Hamburger e patatine fritte per senatori e turisti. A trent’anni dall’apertura del suo primo store a Roma, quello di Piazza di Spagna che scatenò polemiche e critiche, McDonald’s da qualche giorno ha aperto nel centro storico della Capitale, a pochi metri da Piazza Navona e dalla Fontana dei Quattro Fiumi del Bernini, e a cento passi da Palazzo Madama, sede del Senato della Repubblica.

Un’apertura passata quasi in sordina, non ostacolata dalla giunta Raggi e prima ancora da quella del commissario straordinario, Tronca, che non ha scatenato l’ira dei residenti, la raccolta di firme e manifestazioni di piazza per dire no alle insegne gialle del Mc nel cuore della città eterna.
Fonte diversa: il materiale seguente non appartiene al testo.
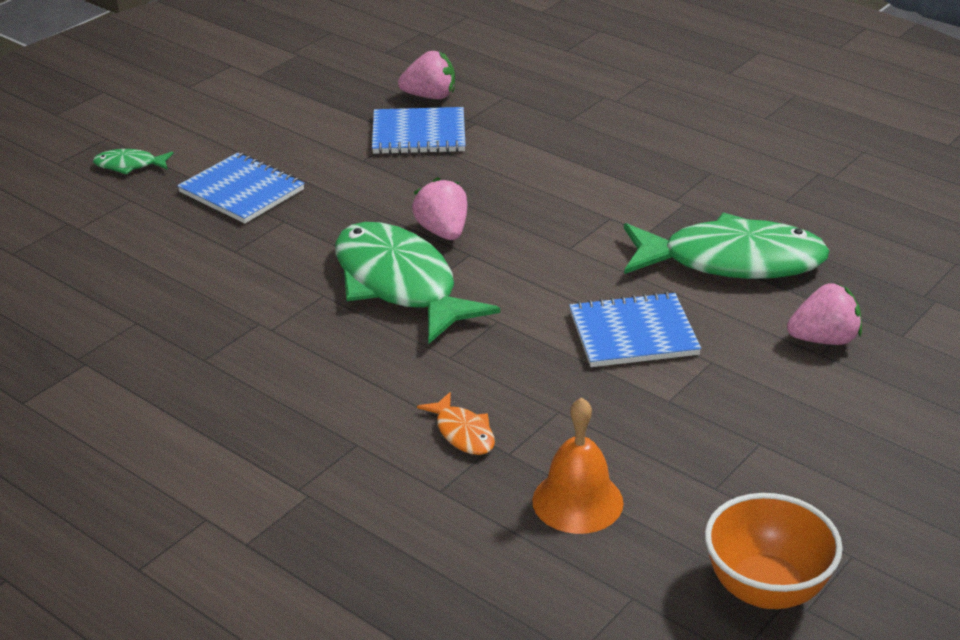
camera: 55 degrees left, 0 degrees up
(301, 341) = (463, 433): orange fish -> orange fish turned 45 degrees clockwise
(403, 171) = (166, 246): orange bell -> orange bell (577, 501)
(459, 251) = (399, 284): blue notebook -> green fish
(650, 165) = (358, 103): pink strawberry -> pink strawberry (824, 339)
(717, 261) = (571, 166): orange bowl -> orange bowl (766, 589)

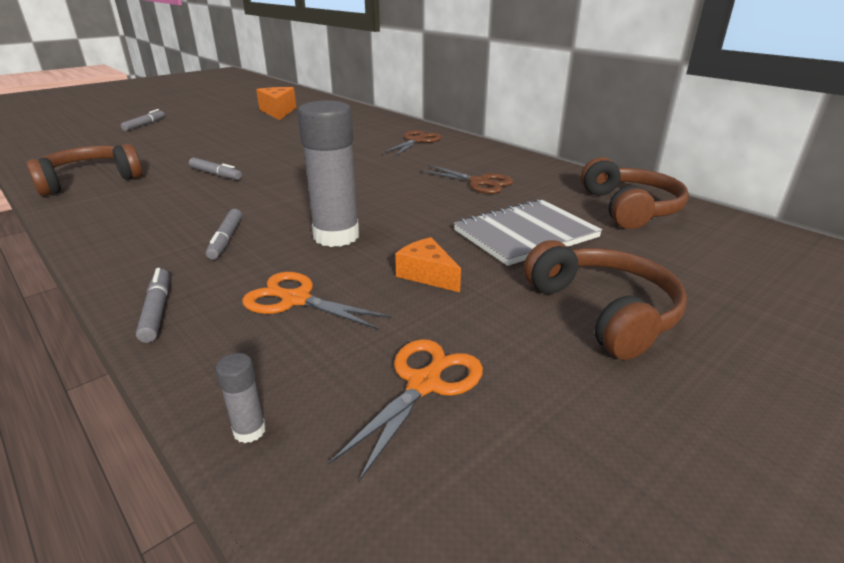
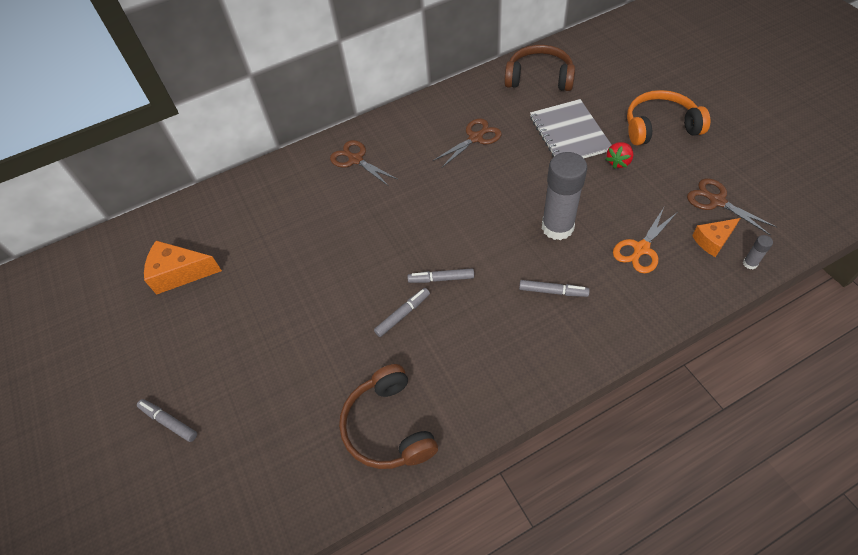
camera: 70 degrees left, 25 degrees up
(157, 310) = (649, 317): grey marker -> grey marker (441, 279)
(424, 383) = (716, 201): orange scissors -> brown scissors
(427, 275) = (617, 187): orange cheese -> orange cheese (713, 240)
(485, 274) = (618, 162): none -> red strawberry
(603, 311) = (660, 127): brown headphones -> orange headphones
Eppure la memoria corre a quanto successo a Firenze, durante quest’estate, quando la giunta di Dario Nardella prima sembrava potesse concedere una deroga alla multinazionale americana per aprire un negozio vicino alla cupola del Brunelleschi, ma poi travolta dalle polemiche, face marcia indietro. Una negoziazione lunga ed estenuante con interventi sui quotidiani, con il responsabile italiano della catena di fast food, Roberto Masi pronto a “minacciare ricorsi” e denunciare che “così gli investitori fuggono dal nostro Paese”, e dall’altra parte la filosofia di base che i centri storici vanno tutelati da queste “invasioni”, come ricordava proprio il sindaco toscano che sottolineava come Firenze appartenga al patrimonio mondiale dell’Unesco. “Mc Donald’s ha certo diritto di fare domanda – spiegava Nardella – la legge lo prevede. Ma noi abbiamo il diritto di dire di no”.
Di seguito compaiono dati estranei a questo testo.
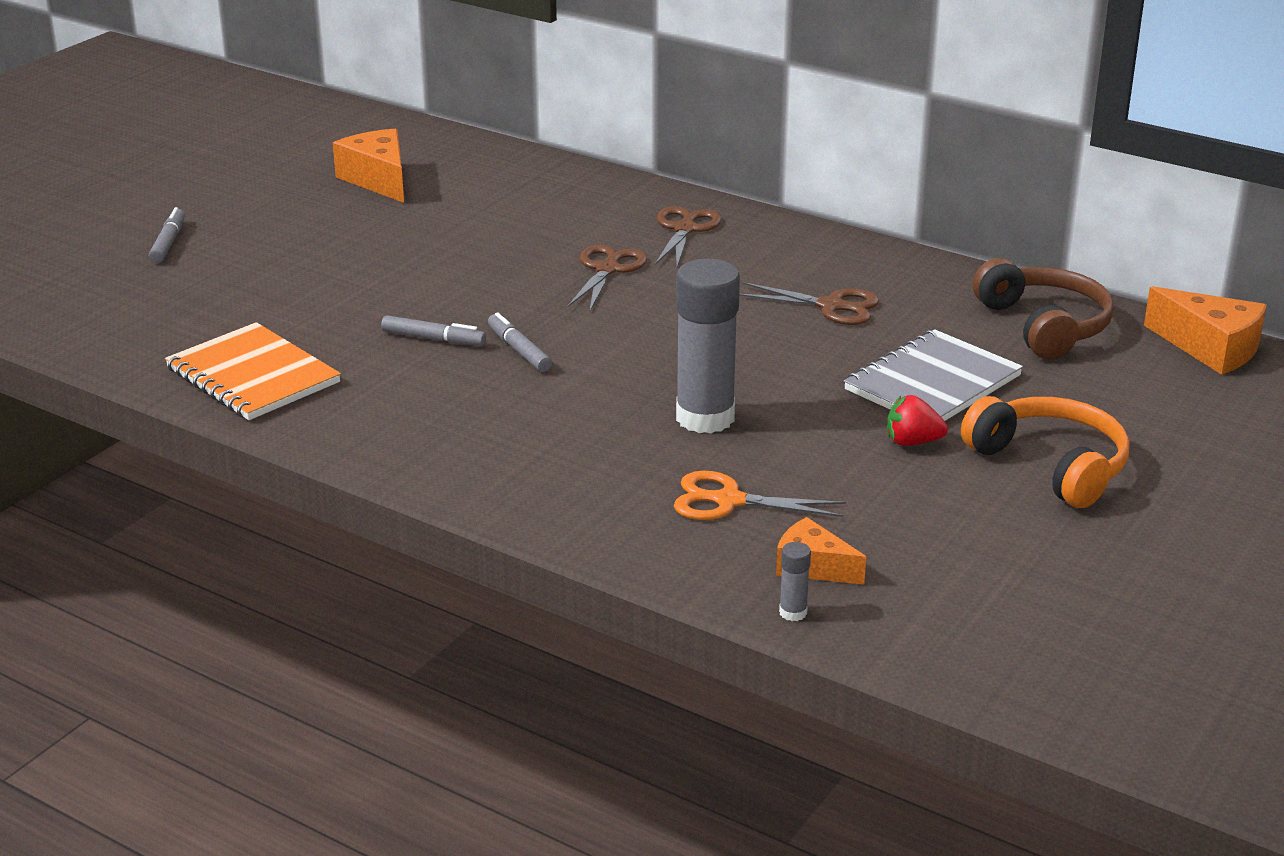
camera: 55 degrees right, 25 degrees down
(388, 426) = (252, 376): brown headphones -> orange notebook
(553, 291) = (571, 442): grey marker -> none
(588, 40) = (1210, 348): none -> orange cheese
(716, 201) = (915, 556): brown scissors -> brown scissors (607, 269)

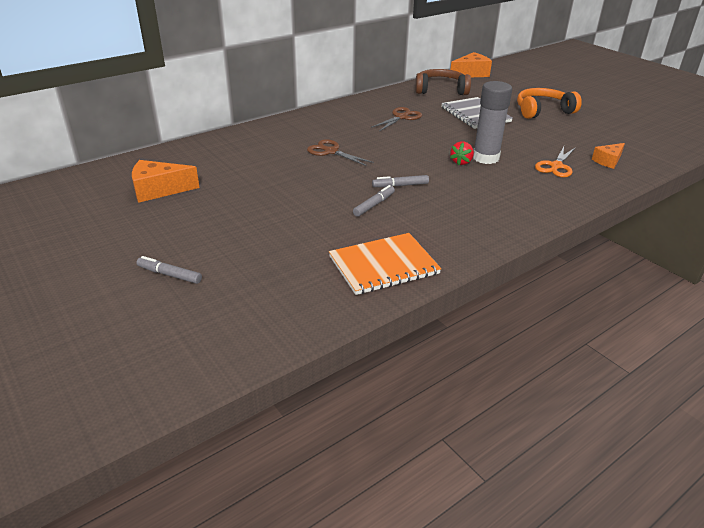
camera: 70 degrees left, 5 degrees up
(685, 229) = (304, 128): brown scissors -> none
(793, 612) = (640, 171): grey glue stick -> none
(912, 442) = (519, 127): red strawberry -> red strawberry (461, 162)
A Roma non è successo niente di tutto questo. McDonal’s ha potuto aprire tranquillamente su Piazza delle Cinque Lune con un locale – lo stesso promesso e presentato a sua volta a Firenze – con un look più sobrio negli arredi, oltre che un’offerta non più limitata solo ad hamburger e patatine, ma che rispecchia il classico bar all’italiana. Dall’azienda hanno sottolineato inoltre come nella Capitale vi siano 48 ristoranti (3 all’interno delle mura aureliane più la presenza nella stazione Termini) e che McDonald’s è un marchio “locale”, visto che quasi l’85 per cento di prodotti e servizi provengono da aziende con stabilimenti in Italia.
Ha prevalso la libertà d’impresa, si dirà. In verità, in assenza di una normativa nazionale appare evidente il rischio dei due pesi e due misure: la fontana del Bernini di Piazza Navona non è di certo meno prestigiosa della Cupola del Brunelleschi.
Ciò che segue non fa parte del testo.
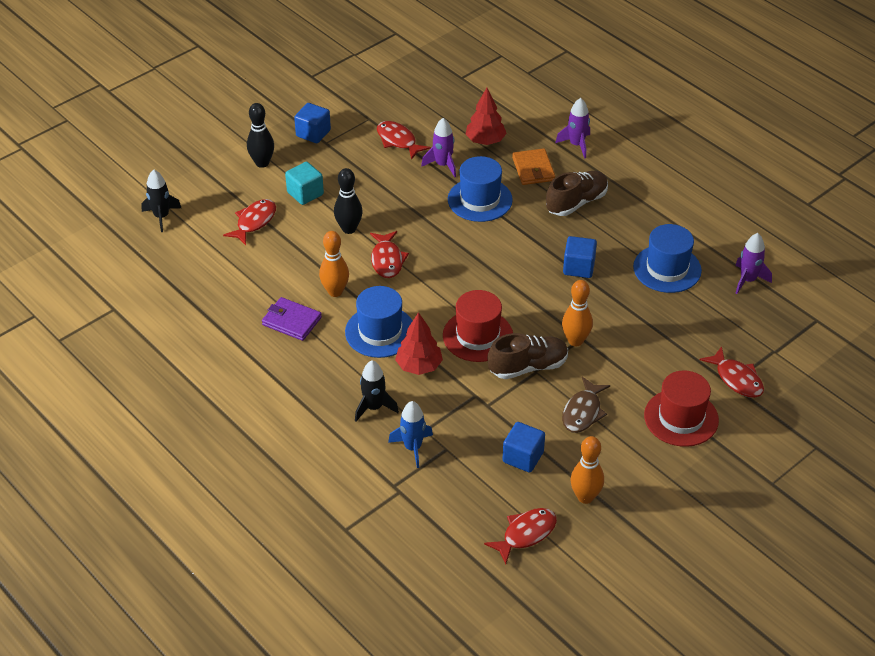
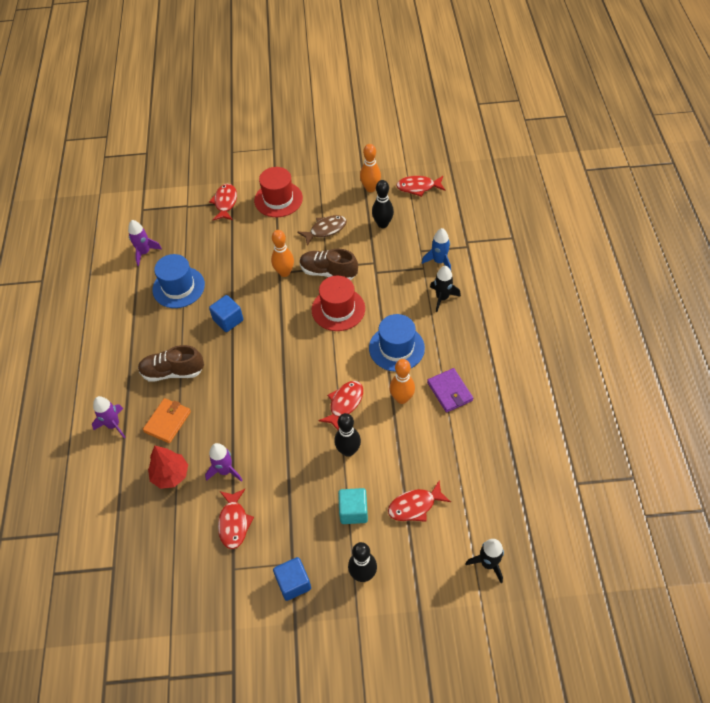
camera: 140 degrees left, 10 degrees up
(419, 366) = (392, 309): red tree -> none
(480, 200) = (232, 417): blue hat -> none
(523, 457) = (382, 224): blue cube -> black bowling pin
Serve un indirizzo unico e nazionale. Il Governo per questo si è mosso inserendo nello schema di decreto legislativo approvato dal Consiglio dei ministri lo scorso 15 giugno (conosciuto tra gli addetti ai lavori come Scia2, la nuova Segnalazione certificata di inizio attività) una norma che “consente al Comune, d’intesa con la Regione, sentito il soprintendente, di individuare, con apposite deliberazioni, zone o aree aventi particolare valore archeologico, storico, artistico e paesaggistico in cui è vietato o subordinato ad autorizzazione l’esercizio di una o più attività con riferimento al tipo o alla categoria merceologica, individuate in commercio, edilizia e ambiente”.

Ma anche qui le polemiche non sono mancate con associazioni di categoria come Federdistribuzione che parlano di norme incostituzionali. Chi ha ragione? Chi ha torto? Intanto McDonlal’s gongola a Roma e un po’ meno a Firenze.